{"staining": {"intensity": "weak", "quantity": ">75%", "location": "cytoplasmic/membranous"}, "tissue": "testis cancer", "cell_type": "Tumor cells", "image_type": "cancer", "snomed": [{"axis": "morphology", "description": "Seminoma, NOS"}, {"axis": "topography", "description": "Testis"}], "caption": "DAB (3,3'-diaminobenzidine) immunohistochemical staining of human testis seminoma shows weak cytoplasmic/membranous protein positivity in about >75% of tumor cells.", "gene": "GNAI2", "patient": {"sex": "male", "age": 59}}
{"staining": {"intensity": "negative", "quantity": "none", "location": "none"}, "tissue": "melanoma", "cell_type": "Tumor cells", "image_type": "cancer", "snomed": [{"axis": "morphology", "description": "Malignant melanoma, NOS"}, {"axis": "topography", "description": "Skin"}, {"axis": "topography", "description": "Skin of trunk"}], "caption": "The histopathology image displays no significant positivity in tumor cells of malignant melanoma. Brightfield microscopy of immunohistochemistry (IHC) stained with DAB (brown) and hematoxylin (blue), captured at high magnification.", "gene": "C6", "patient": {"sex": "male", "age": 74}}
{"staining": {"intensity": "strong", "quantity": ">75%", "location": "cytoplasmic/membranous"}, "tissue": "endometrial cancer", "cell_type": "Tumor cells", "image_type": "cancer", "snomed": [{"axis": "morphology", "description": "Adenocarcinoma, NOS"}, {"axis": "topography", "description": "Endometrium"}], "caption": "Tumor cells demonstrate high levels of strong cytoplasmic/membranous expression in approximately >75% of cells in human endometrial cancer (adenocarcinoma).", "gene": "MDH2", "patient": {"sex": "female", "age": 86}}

WHAT YOU NEED TO DO: Would you write out the full listing exactly as given?

ANSWER BELOW:
{"staining": {"intensity": "weak", "quantity": ">75%", "location": "cytoplasmic/membranous"}, "tissue": "testis cancer", "cell_type": "Tumor cells", "image_type": "cancer", "snomed": [{"axis": "morphology", "description": "Seminoma, NOS"}, {"axis": "topography", "description": "Testis"}], "caption": "DAB (3,3'-diaminobenzidine) immunohistochemical staining of human testis seminoma shows weak cytoplasmic/membranous protein positivity in about >75% of tumor cells.", "gene": "GNAI2", "patient": {"sex": "male", "age": 59}}
{"staining": {"intensity": "negative", "quantity": "none", "location": "none"}, "tissue": "melanoma", "cell_type": "Tumor cells", "image_type": "cancer", "snomed": [{"axis": "morphology", "description": "Malignant melanoma, NOS"}, {"axis": "topography", "description": "Skin"}, {"axis": "topography", "description": "Skin of trunk"}], "caption": "The histopathology image displays no significant positivity in tumor cells of malignant melanoma. Brightfield microscopy of immunohistochemistry (IHC) stained with DAB (brown) and hematoxylin (blue), captured at high magnification.", "gene": "C6", "patient": {"sex": "male", "age": 74}}
{"staining": {"intensity": "strong", "quantity": ">75%", "location": "cytoplasmic/membranous"}, "tissue": "endometrial cancer", "cell_type": "Tumor cells", "image_type": "cancer", "snomed": [{"axis": "morphology", "description": "Adenocarcinoma, NOS"}, {"axis": "topography", "description": "Endometrium"}], "caption": "Tumor cells demonstrate high levels of strong cytoplasmic/membranous expression in approximately >75% of cells in human endometrial cancer (adenocarcinoma).", "gene": "MDH2", "patient": {"sex": "female", "age": 86}}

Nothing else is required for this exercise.